Unbowed, he stuck his bespectacled head out of his window and intoned, in perfect deadpan: "The official State-endorsed regulations stipulate that cyclists must use the appropriate hand signals." It was as if he had a copy of the Rules of the Roadtattooed on the inside of his eyelids.

He was, of course, right. And I knew it. And he knew I knew it. But my being wrong didn't automatically make me a legitimate target for pulverisation. So I wasn't backing down.

"Where, exactly, are you going in such a rush?" said I, gesturing theatrically at the line of 30 cars lined up in front of him. Expression unchanged, he just repeated his mantra.

Exasperated, I'm ashamed to say I lost my cool. "You want a hand signal? Here, try this one," I barked, simultaneously extending one of my middle digits vertically in a simple gesture that left nothing to the imagination.

I instantly regretted it, hated myself for having recoursed to coarse guttersnipery. My upper hand had lost me the upper hand.

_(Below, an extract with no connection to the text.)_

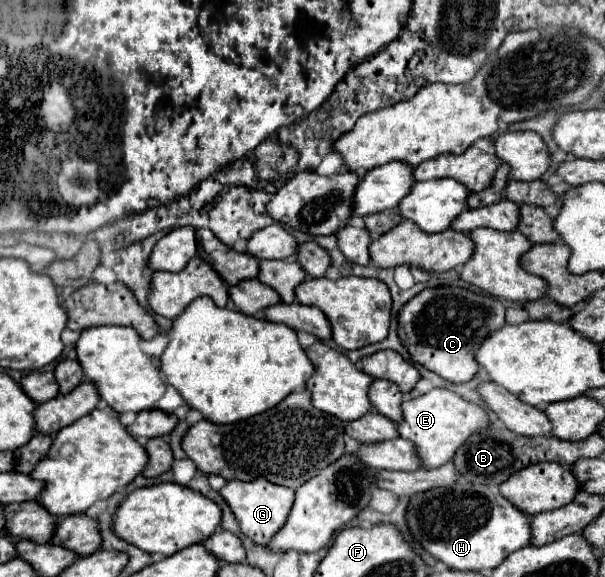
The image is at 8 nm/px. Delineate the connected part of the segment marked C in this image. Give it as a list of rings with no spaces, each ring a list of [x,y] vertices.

With my helmet steaming like an angry kettle, I hopped back on my bike and pedalled off into the distance. My nemesis passed me on the left as I stood at the junction, waiting to turn. His Smugness shot me a victorious look as he passed. Typically, the withering put-down that should have been used to dismantle his artifice of aloofness didn't materialise in my brain until I was half a mile away, cowering under a toxic cloud of self-loathing. Too late. I had lost.

So, if you were that pompous, horn-happy, little jobsworth and you are reading this, I owe you an apology. I'm sorry.